TASK DESCRIPTION:
Please return, word for word, the stretch of the items below from the line containing "determined by: Wurdack, John" through the end of the items.

Collected data entries:
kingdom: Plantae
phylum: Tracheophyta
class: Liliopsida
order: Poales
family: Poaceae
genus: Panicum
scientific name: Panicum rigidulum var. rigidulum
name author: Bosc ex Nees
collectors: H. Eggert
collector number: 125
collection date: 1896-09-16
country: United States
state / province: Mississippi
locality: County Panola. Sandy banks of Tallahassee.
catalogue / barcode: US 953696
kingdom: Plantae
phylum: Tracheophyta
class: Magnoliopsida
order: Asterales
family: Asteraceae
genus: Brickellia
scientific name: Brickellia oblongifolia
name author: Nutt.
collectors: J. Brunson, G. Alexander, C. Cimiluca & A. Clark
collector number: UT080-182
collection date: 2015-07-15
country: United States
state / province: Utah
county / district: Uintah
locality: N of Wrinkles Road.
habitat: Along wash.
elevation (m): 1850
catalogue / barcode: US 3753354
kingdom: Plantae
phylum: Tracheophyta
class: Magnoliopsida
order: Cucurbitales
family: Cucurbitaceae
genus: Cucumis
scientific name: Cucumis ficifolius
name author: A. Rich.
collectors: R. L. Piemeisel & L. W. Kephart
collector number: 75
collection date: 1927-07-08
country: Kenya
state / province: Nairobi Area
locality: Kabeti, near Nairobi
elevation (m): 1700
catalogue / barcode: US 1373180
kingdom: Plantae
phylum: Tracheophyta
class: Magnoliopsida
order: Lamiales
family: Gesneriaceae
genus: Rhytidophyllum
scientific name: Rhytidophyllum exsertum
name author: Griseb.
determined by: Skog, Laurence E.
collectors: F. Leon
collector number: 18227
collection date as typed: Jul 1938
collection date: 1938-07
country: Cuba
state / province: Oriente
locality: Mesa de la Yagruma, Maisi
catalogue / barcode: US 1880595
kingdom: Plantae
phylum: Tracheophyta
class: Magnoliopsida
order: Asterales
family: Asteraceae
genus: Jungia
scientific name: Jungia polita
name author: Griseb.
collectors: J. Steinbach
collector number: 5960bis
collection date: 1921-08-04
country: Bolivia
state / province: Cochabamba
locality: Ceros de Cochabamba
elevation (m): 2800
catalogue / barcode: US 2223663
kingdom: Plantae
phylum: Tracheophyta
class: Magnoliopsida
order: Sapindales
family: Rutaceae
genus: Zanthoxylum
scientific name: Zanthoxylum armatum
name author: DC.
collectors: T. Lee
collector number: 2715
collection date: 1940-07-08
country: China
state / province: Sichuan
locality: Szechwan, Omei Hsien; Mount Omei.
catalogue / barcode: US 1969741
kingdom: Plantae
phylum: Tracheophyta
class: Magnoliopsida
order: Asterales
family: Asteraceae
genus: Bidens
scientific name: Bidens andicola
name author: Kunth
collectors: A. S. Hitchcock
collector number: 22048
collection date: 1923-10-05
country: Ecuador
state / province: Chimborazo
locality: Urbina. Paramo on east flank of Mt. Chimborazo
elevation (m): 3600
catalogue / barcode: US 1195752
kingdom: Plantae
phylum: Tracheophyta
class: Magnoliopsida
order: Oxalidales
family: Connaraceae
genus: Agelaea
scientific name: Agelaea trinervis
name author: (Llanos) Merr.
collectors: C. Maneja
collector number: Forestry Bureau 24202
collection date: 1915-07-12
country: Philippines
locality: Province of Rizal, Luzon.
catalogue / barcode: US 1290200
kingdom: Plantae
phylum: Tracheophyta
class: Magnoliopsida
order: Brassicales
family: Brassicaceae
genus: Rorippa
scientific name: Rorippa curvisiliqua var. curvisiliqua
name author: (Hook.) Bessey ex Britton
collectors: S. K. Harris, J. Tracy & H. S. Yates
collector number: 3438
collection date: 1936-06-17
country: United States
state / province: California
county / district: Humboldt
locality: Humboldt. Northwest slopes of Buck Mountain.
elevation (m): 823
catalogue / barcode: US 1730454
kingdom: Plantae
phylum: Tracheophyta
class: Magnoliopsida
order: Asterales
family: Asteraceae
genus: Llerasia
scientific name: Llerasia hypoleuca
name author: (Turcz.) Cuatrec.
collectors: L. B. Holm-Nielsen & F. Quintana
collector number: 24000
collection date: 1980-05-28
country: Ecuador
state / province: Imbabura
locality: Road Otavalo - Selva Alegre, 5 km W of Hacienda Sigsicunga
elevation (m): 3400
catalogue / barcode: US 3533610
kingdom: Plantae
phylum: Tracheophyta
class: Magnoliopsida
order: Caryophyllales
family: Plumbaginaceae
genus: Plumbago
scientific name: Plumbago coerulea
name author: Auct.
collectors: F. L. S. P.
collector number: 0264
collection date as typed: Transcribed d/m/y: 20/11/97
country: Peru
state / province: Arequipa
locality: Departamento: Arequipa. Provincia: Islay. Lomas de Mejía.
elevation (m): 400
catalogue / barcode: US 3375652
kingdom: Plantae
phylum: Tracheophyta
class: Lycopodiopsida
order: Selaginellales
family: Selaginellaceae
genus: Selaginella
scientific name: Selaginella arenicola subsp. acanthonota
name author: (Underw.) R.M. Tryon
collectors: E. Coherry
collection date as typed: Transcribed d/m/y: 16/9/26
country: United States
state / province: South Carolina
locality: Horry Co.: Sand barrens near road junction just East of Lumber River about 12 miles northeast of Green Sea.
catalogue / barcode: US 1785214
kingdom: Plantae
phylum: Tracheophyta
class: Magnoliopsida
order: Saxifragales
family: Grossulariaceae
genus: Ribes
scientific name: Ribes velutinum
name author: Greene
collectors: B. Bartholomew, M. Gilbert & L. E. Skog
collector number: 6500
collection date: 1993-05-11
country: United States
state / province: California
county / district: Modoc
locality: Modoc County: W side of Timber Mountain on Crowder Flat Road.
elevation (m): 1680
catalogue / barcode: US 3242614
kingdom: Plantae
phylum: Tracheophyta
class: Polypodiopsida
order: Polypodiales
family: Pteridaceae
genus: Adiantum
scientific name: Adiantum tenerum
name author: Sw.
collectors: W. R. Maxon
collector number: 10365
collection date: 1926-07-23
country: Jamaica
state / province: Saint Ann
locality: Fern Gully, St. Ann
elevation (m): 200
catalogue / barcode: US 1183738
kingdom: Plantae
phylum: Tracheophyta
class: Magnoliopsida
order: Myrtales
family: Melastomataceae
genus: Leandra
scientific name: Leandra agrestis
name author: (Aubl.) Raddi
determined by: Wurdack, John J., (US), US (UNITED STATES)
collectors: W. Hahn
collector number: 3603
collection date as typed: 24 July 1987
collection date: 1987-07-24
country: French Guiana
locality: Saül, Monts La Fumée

ANSWER TO THIS EXERCISE:
determined by: Wurdack, John J., (US), US (UNITED STATES)
collectors: W. Hahn
collector number: 3603
collection date as typed: 24 July 1987
collection date: 1987-07-24
country: French Guiana
locality: Saül, Monts La Fumée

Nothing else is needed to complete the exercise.